SD Outlook: Gold & silver may be finally bottoming, but there’s a major reason we’re not out of the clear just yet…
First the good news.
The gold-to-silver ratio just keeps looking better:
Every single number on the latest daily chart is above 80, with a high above 82, and a last price of 82.52.
It’s hard to see how we are not close to the gold to silver ratio coming down. Regardless, to say the ratio is favoring silver right now is an extreme understatement. Compared to earlier in the year, you can now get over six ounces of silver for each ounce of gold, dollar for dollar.
Next, on to the wildcard:
We are coming up on the Chinese Lunar New Year.
This is the Year of the Dog.
The screenshot above is the Shanghai Stock Exchange, but it also applies to the Shanghai Gold Exchange and basically all markets in China. Beginning Wednesday night nad continuing through next Wednesday, markets in China will be closed.
Why does this matter?
The cartel may be able to strong arm the markets while China takes time away from business and focuses on celebrating the New Year.
The cartel absolutely loves smashing when China is closed. Think back to last October (Golden Week in China) and who painful Late September through Mid-December was.

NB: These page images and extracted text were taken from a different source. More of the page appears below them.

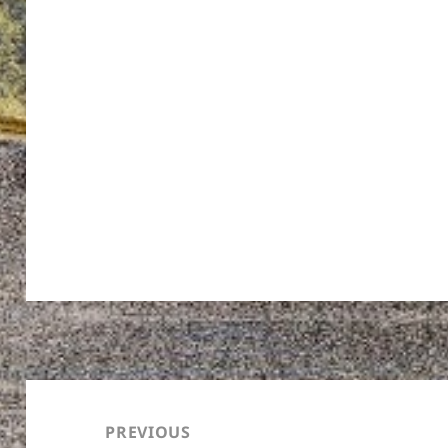
Post
navigation
PREVIOUS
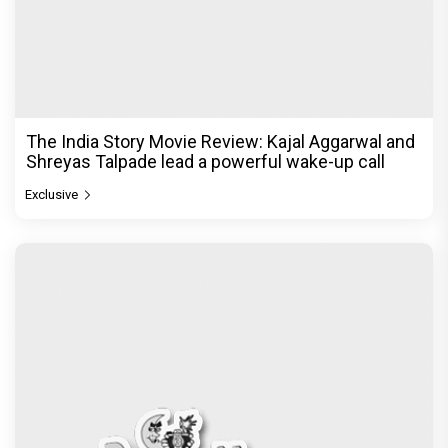
The India Story Movie Review: Kajal Aggarwal and
Shreyas Talpade lead a powerful wake-up call
Exclusive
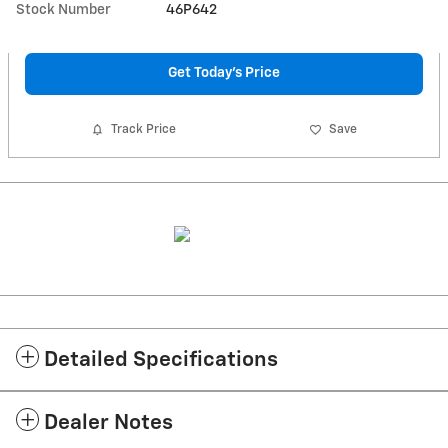
Stock Number
46P642
Get Today's Price
Track Price
Save
Detailed Specifications
Dealer Notes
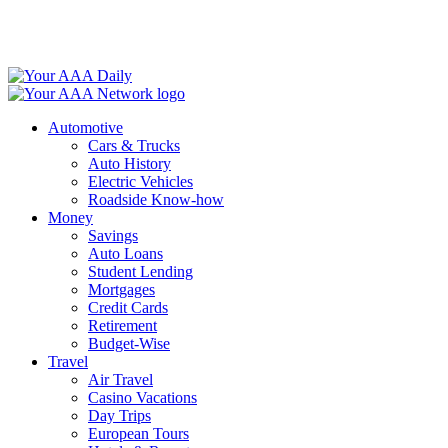
Skip
to
content
Automotive
Cars & Trucks
Auto History
Electric Vehicles
Roadside Know-how
Money
Savings
Auto Loans
Student Lending
Mortgages
Credit Cards
Retirement
Budget-Wise
Travel
Air Travel
Casino Vacations
Day Trips
European Tours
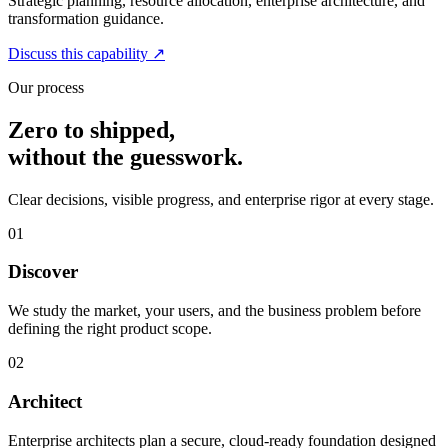
Strategic planning, resource allocation, enterprise architecture, and
transformation guidance.
Discuss this capability
↗
Our process
Zero to shipped,
without the guesswork.
Clear decisions, visible progress, and enterprise rigor at every stage.
01
Discover
We study the market, your users, and the business problem before
defining the right product scope.
02
Architect
Enterprise architects plan a secure, cloud-ready foundation designed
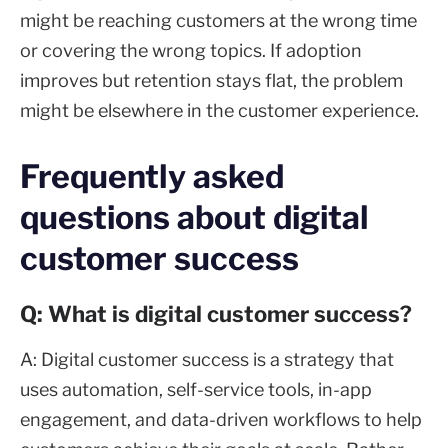
might be reaching customers at the wrong time
or covering the wrong topics. If adoption
improves but retention stays flat, the problem
might be elsewhere in the customer experience.
Frequently asked
questions about digital
customer success
Q: What is digital customer success?
A: Digital customer success is a strategy that
uses automation, self-service tools, in-app
engagement, and data-driven workflows to help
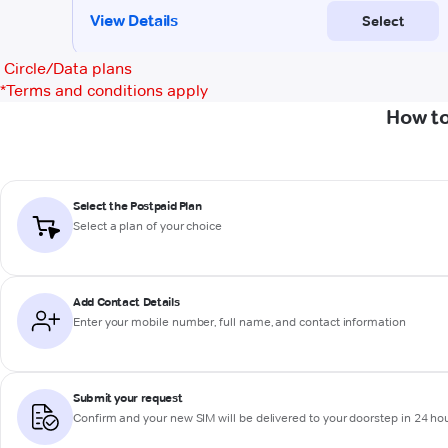
Circle/Data plans
*
Terms and conditions apply
How to
Select the Postpaid Plan
Select a plan of your choice
Add Contact Details
Enter your mobile number, full name, and contact information
Submit your request
Confirm and your new SIM will be delivered to your doorstep in 24 ho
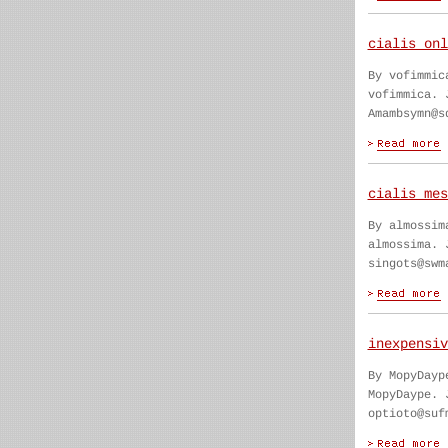
cialis onl
By vofimmic
vofimmica. 
Amambsymn@s
cialis mes
By almossim
almossima. 
singots@swm
inexpensiv
By MopyDayp
MopyDaype. 
optioto@suf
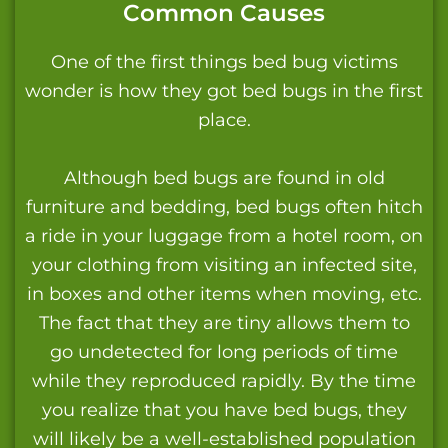
Common Causes
One of the first things bed bug victims
wonder is how they got bed bugs in the first
place.
Although bed bugs are found in old
furniture and bedding, bed bugs often hitch
a ride in your luggage from a hotel room, on
your clothing from visiting an infected site,
in boxes and other items when moving, etc.
The fact that they are tiny allows them to
go undetected for long periods of time
while they reproduced rapidly. By the time
you realize that you have bed bugs, they
will likely be a well-established population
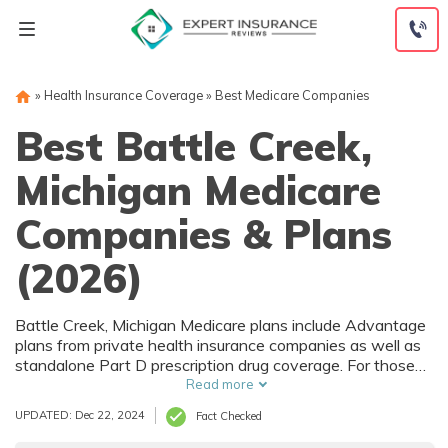
Skip
to
content
»
Health Insurance Coverage
»
Best Medicare Companies
Best Battle Creek,
Michigan Medicare
Companies & Plans
(2026)
Battle Creek, Michigan Medicare plans include Advantage
plans from private health insurance companies as well as
standalone Part D prescription drug coverage. For those
that prefer original Medicare, Battle Creek, MI
Read more
supplemental plans are also available. Medicare plans in
UPDATED: Dec 22, 2024
Fact Checked
Battle Creek, Michigan are sold by both large national
companies and local insurers.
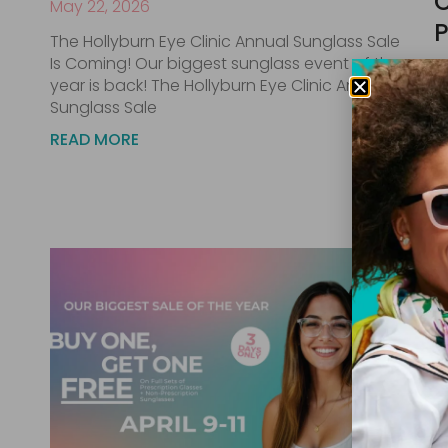
C
May 22, 2026
P
The Hollyburn Eye Clinic Annual Sunglass Sale
Is Coming! Our biggest sunglass event of the
Ap
year is back! The Hollyburn Eye Clinic Annual
F
Sunglass Sale
2
READ MORE
C
f
R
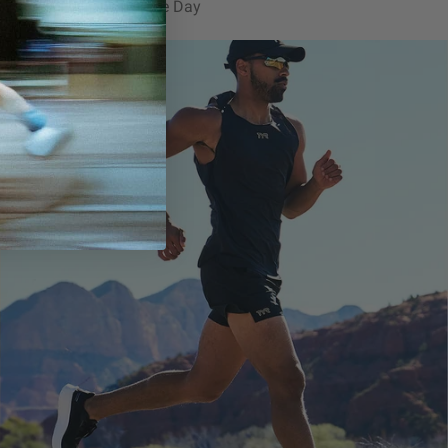
ized for Training & Race Day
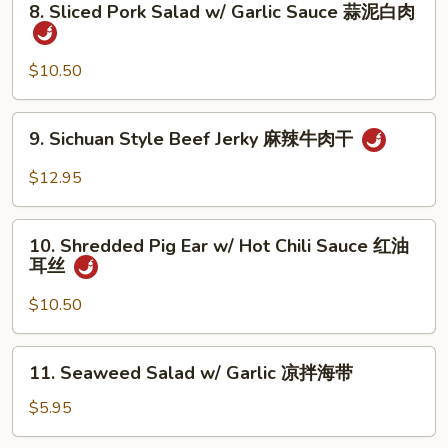
8. Sliced Pork Salad w/ Garlic Sauce 蒜泥白肉
&
Sliced
Peppercorn
Pork
椒
Salad
$10.50
麻
w/
肚
Garlic
9.
丝
9. Sichuan Style Beef Jerky 麻辣牛肉干
Sauce
Sichuan
蒜
Style
$12.95
泥
Beef
白
Jerky
10.
肉
麻
10. Shredded Pig Ear w/ Hot Chili Sauce 红油
Shredded
耳丝
辣
Pig
牛
Ear
$10.50
肉
w/
干
Hot
11.
11. Seaweed Salad w/ Garlic 凉拌海带
Chili
Seaweed
Sauce
Salad
$5.95
红
w/
油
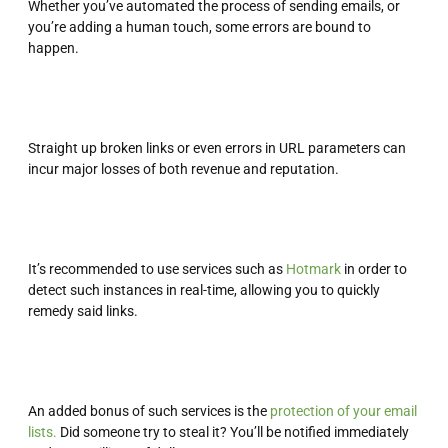
Whether you’ve automated the process of sending emails, or
you’re adding a human touch, some errors are bound to
happen.
Straight up broken links or even errors in URL parameters can
incur major losses of both revenue and reputation.
It’s recommended to use services such as
Hotmark
in order to
detect such instances in real-time, allowing you to quickly
remedy said links.
An added bonus of such services is the
protection of your email
lists.
Did someone try to steal it? You’ll be notified immediately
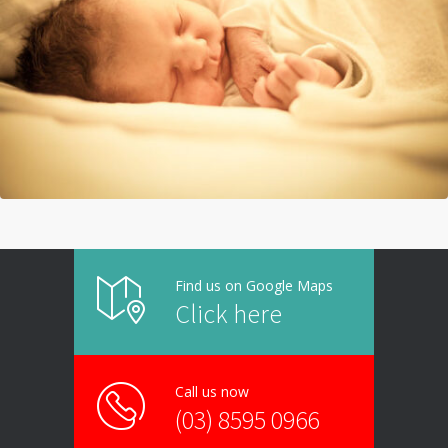
Find us on Google Maps
Click here
Call us now
(03) 8595 0966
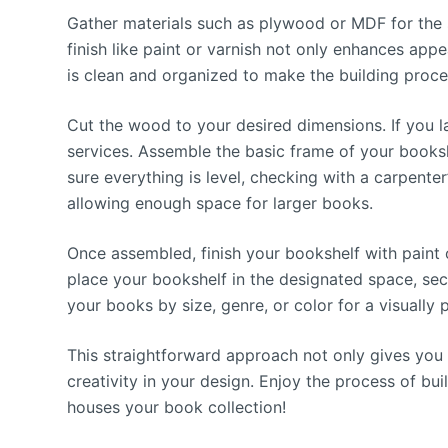
Gather materials such as plywood or MDF for the 
finish like paint or varnish not only enhances ap
is clean and organized to make the building proc
Cut the wood to your desired dimensions. If you l
services. Assemble the basic frame of your books
sure everything is level, checking with a carpenter
allowing enough space for larger books.
Once assembled, finish your bookshelf with paint or
place your bookshelf in the designated space, secu
your books by size, genre, or color for a visually 
This straightforward approach not only gives you 
creativity in your design. Enjoy the process of bui
houses your book collection!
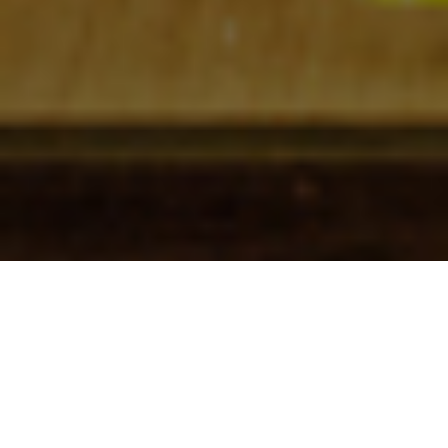
Check In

The last few years have seen gold & silver rally into the Chinese Lunar New Year, and as we will see, the technicals in gold & silver do not show us out in the clear just yet, so it remains to be seen, but we need to be on guard nonetheless.
As for events in the U.S. this week, we also get a bunch of data releases, especially beginning Wednesday and continuing through the week.
Data such as the Consumer Price Index (inflation statistics), Retail Sales, Industrial Production, the Producer Price Index (inflation statistics for manufacturers), Jobless Claims, and Housing starts will all give us a glimpse of how the economy is doing in a wide angle look across major sectors. Granted, the numbers have been massaged for so long that they near the point of meaningless, but those releases do move markets, and what we will be looking for are clues to how they (govt & Fed) are trying to paint the picture of the economy. There’s also those occasions when the markets don’t “like” a specific report, and with last week’s action in the stock market, and with the resurgence of volatility, there is not a lot of room for error on the part of the liars statisticians.